Bob La Quey([EMAIL PROTECTED])@Thu, Dec 14, 2006 at 01:16:18PM +0800 wrote:
> I am looking for efficient ways of hoarding. I have located
> woffle and installed it but have not begun to master it yet.
> Also using wget, which has some intricacies (you have to
> use switches like -k to make recursively downlooaded pages
> readable locally. -k monges the urls to work locally).
> 
> Looking for "all the tricks" e.g. how to write blog offline. It
> seems wordpress (at least, mayb others) has no way that I
> have found to ftp up pages. I think they may be stored in
> a datbase ... at least I cannot find them. Exploring Performancing
> plugin for Firefox as one solution.
> 
> Also just started looking a pyblosxom as blog. maybe it is
> more ftp friendly ... dunno.
> 
> Anyone that travels seriously better figure out how to
> get good at this. Those 15 hour flights to Asia can add
> up to alot of offline time pretty quickly, espcially if you
> go places where it takes a while to find a connection
> and setup.
> 
> BobLQ
>

My brother has mentioned wanting some help with similar issues.
He's not offline for 15 hours at a time, but he still wants to be
able to work for those 1 - 2 hr invervals when he can't get on a
network.  One thing that I'm just now beginning to look at is AFS.
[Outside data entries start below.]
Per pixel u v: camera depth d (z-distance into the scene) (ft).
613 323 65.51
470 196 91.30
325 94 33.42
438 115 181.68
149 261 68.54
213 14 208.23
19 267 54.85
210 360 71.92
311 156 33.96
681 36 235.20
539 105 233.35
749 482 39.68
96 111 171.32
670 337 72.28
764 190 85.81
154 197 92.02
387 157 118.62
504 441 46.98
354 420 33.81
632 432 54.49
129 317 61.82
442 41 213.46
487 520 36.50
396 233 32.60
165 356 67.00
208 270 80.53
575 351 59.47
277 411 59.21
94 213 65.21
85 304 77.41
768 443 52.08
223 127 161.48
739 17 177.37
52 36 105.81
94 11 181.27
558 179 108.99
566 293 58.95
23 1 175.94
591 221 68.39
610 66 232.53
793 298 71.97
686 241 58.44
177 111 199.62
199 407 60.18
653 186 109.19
AFS is the Andrew File System.  It isn't trivial to set up, and I
don't have details for you.  The attractive part is that you get a
network file system that is very fault tolerant.. in the sense that
if you lose connectivity to your server, it can fail over to
another, or use the cached files that are kept on the client PC.  I
think that the files are cached when they are requested, so it is
likely that you'd need to do an extra step to make sure files you
wanted were in the cache for your trip.

All the descriptions I've read indicate that the caching and
failover is transparent to the user.  On the other hand, you'll
need to have an AFS server, plus a Kerberos server set up.  Of
course, this means that the client side will need to be configured
to deal with all of that.

Frankly, I'm not yet sure how much work it will take, or if it's
worth it for a small installation.  If anyone knows more about AFS
and can offer some insight as to how useful it would be for this
kind of "planned caching for offline use" scenario, please do
share. 

AFS doesn't directly address getting cached websites onto a laptop,
but maybe I thought I'd put the idea out there anyway.